Denizens of Innertown, a sickly isolated place on the site of an abandoned toxic chemical plant, are in various stages of illness or pathology. Young boys keep disappearing. The ones who remain are sociopaths. The young girls are harlots. The older people are in various states of living death. The police and townspeople inexplicably ignore the evil in their midst.
This is Hell on Earth, or maybe just Purgatory, since you have to wait for the Angel of Death to come take you to your even grizzlier demise. Or some of each place: Innertown and Outertown (where the rich people live) could be analogous to Dante’s rings of Hell. In jarring contrast to the content, however, the prose is quite poetic. That doesn’t make it any more pleasant, just more dislocating.
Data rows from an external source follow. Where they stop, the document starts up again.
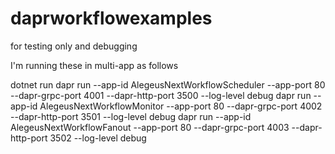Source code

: # daprworkflowexamples
for testing only and debugging

I'm running these in multi-app as follows

dotnet run
dapr run --app-id AlegeusNextWorkflowScheduler --app-port 80 --dapr-grpc-port 4001 --dapr-http-port 3500 --log-level debug
dapr run --app-id AlegeusNextWorkflowMonitor --app-port 80 --dapr-grpc-port 4002 --dapr-http-port 3501 --log-level debug
dapr run --app-id AlegeusNextWorkflowFanout --app-port 80 --dapr-grpc-port 4003 --dapr-http-port 3502 --log-level debug
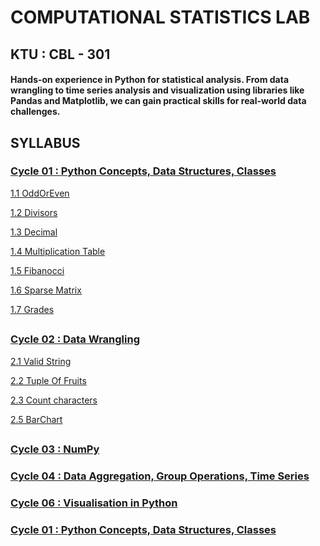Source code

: # COMPUTATIONAL STATISTICS LAB

## KTU : CBL - 301

#### Hands-on experience in Python for statistical analysis. From data wrangling to time series analysis and visualization using libraries like Pandas and Matplotlib, we can gain practical skills for real-world data challenges.

## SYLLABUS

### [Cycle 01 : Python Concepts, Data Structures, Classes](./cycle1)

[1.1 OddOrEven](./cycle1/oddOrEven.py)

[1.2 Divisors](./cycle1/divisors.py)

[1.3 Decimal](./cycle1/diffBase.py)

[1.4 Multiplication Table](./cycle1/multiplicationTable.py)

[1.5 Fibanocci](./cycle1/fibanocci.py)

[1.6 Sparse Matrix](./cycle1/sparse.py)

[1.7 Grades](./cycle1/studGrades.py)

##

### [Cycle 02 : Data Wrangling](./cycle2)

[2.1 Valid String](./cycle2/string.py)

[2.2 Tuple Of Fruits](./cycle2/fruits.py)

[2.3 Count characters](./cycle2/count.py)

[2.5 BarChart](./cycle2/barchart.py)

##

### [Cycle 03 : NumPy](./cycle3)

### [Cycle 04 : Data Aggregation, Group Operations, Time Series](./cycle4)

### [Cycle 06 : Visualisation in Python](./cycle5)

### [Cycle 01 : Python Concepts, Data Structures, Classes](./cycle1)

#### []()

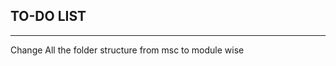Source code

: TO-DO LIST
-------------------
-------------------

Change All the folder structure from msc to module wise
In fact, it seems, at times, like a dramatization of the poet Rainer Maria Rilke’s stanzas in “Duino Elegies”:
Who, if I cried out, would hear me among the angels’
hierarchies? And even if one of them suddenly
pressed me against his heart, I would perish
in the embrace of his stronger existence.
For beauty is nothing but the beginning of terror
which we are barely able to endure and are awed
because it serenely disdains to annihilate us.
Recommended only for fans of noir dystopias, or those interested in pondering the nature of death and evil from a very dark perspective.